I look between them, their faces near mirrors of concern. I bob my head to one side, then the other. So-so. “I saw Pip last night.”

“Ah.”

“It was . . . OK.” I check myself. “Sad, but OK.”

“Like Tom’s fashion sense?”

“Wee-wee!” Darcy announces. Tom springs into action, racing past us and into the downstairs loo. I follow Alistair into the kitchen.

“Toilet training?”

“We thought we’d give it another go. The consultant says it’ll just all click into place one day—toilet training, coordination, speech . . .” He shrugs. I search his face.

“Does it worry you?”

He pauses before he answers, holding my gaze. “She’s here. That’s all that matters.”

“False alarm,” Tom says, returning at a rather more sedate pace. “I think she just likes saying ‘wee-wee.’”

“Wee-wee!” Darcy proclaims, on cue.

“See?” Tom picks up a half-full coffee mug from the counter.

“Um, Tom?”

He looks at me, questioningly, a split second before the warmth around his waist gives him the answer. “Bloody hell, Darce.”

“You look well,” Alistair says, when we’re done laughing.

I give a self-deprecating grin. “Honest toil, I guess.” Climbing ladders all day has left me leaner; working outdoors has made me tan. My hands—once soft and manicured—are cracked and callused, but strong.

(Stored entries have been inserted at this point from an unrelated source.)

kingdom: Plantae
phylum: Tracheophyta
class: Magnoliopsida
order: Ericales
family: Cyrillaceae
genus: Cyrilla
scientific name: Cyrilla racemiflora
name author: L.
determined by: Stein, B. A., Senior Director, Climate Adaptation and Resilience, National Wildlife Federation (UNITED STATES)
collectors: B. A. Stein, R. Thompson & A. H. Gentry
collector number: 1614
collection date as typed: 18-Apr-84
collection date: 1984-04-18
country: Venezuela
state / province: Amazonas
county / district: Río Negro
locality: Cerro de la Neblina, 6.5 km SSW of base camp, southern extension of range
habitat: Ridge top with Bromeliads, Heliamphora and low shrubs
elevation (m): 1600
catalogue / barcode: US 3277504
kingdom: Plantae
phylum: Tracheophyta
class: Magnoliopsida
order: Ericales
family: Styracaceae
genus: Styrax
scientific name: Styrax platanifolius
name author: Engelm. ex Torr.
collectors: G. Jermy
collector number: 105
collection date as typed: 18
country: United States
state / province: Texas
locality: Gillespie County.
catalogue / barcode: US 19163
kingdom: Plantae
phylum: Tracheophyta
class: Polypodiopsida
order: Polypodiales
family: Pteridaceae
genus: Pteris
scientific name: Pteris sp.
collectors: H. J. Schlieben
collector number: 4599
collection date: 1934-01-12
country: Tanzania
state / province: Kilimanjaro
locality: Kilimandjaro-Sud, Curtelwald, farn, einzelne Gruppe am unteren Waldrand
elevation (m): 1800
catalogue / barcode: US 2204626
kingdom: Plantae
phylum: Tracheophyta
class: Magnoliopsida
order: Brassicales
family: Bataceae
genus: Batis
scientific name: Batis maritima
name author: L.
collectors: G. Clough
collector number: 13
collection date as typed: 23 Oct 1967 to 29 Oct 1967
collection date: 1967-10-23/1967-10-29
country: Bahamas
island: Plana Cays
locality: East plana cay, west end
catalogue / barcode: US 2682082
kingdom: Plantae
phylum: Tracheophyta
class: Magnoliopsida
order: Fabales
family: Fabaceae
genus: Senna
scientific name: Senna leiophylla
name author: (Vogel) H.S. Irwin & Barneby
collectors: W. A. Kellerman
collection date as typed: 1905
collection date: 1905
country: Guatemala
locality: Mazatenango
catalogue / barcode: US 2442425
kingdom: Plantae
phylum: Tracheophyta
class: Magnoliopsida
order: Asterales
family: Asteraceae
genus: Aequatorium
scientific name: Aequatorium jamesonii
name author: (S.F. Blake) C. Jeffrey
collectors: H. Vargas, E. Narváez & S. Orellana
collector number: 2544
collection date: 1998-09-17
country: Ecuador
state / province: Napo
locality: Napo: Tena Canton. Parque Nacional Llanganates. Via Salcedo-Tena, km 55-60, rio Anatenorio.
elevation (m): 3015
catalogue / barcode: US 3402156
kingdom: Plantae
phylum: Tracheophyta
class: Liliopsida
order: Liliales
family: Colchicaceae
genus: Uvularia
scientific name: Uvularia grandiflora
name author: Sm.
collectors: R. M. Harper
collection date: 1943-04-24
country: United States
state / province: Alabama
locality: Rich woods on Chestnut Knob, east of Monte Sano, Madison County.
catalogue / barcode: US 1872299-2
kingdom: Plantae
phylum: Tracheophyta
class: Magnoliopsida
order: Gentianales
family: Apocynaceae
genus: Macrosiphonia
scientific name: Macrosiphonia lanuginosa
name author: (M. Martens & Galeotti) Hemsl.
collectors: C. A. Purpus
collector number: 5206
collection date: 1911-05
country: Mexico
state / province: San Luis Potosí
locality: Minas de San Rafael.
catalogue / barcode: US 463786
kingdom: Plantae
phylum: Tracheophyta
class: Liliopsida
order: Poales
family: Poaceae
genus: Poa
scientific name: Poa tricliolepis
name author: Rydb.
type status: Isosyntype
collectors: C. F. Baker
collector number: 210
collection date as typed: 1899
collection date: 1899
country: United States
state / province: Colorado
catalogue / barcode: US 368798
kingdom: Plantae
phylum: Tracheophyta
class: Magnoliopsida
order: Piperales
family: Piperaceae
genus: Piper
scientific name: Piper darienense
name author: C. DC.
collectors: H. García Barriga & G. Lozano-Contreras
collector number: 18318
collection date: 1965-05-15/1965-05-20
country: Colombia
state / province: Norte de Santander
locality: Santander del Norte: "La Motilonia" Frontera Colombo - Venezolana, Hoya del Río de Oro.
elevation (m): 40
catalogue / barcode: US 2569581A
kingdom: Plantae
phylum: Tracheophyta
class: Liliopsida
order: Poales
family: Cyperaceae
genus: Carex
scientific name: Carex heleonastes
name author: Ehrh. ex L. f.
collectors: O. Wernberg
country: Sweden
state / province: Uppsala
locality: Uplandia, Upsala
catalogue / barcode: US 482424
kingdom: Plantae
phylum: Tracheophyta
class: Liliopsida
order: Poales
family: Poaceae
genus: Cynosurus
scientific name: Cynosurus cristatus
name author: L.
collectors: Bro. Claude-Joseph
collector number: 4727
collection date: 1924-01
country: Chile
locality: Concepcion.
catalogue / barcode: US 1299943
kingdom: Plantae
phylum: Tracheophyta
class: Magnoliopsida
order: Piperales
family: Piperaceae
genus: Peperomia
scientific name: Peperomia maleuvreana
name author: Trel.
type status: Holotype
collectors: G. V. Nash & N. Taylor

“Well, it suits you, whatever it is.”

When Tom and Darcy reappear, Tom’s in a fresh pair of pants; Darcy fully dressed. We sit on the sun-drenched sofa in the orangery off the kitchen, and watch Darcy totter about her pretend shop.

“So . . .” I take the plastic orange Darcy hands me, and pretend to eat it. “Pip’s met someone.” There’s a loaded silence, and I look up sharply. “You knew.”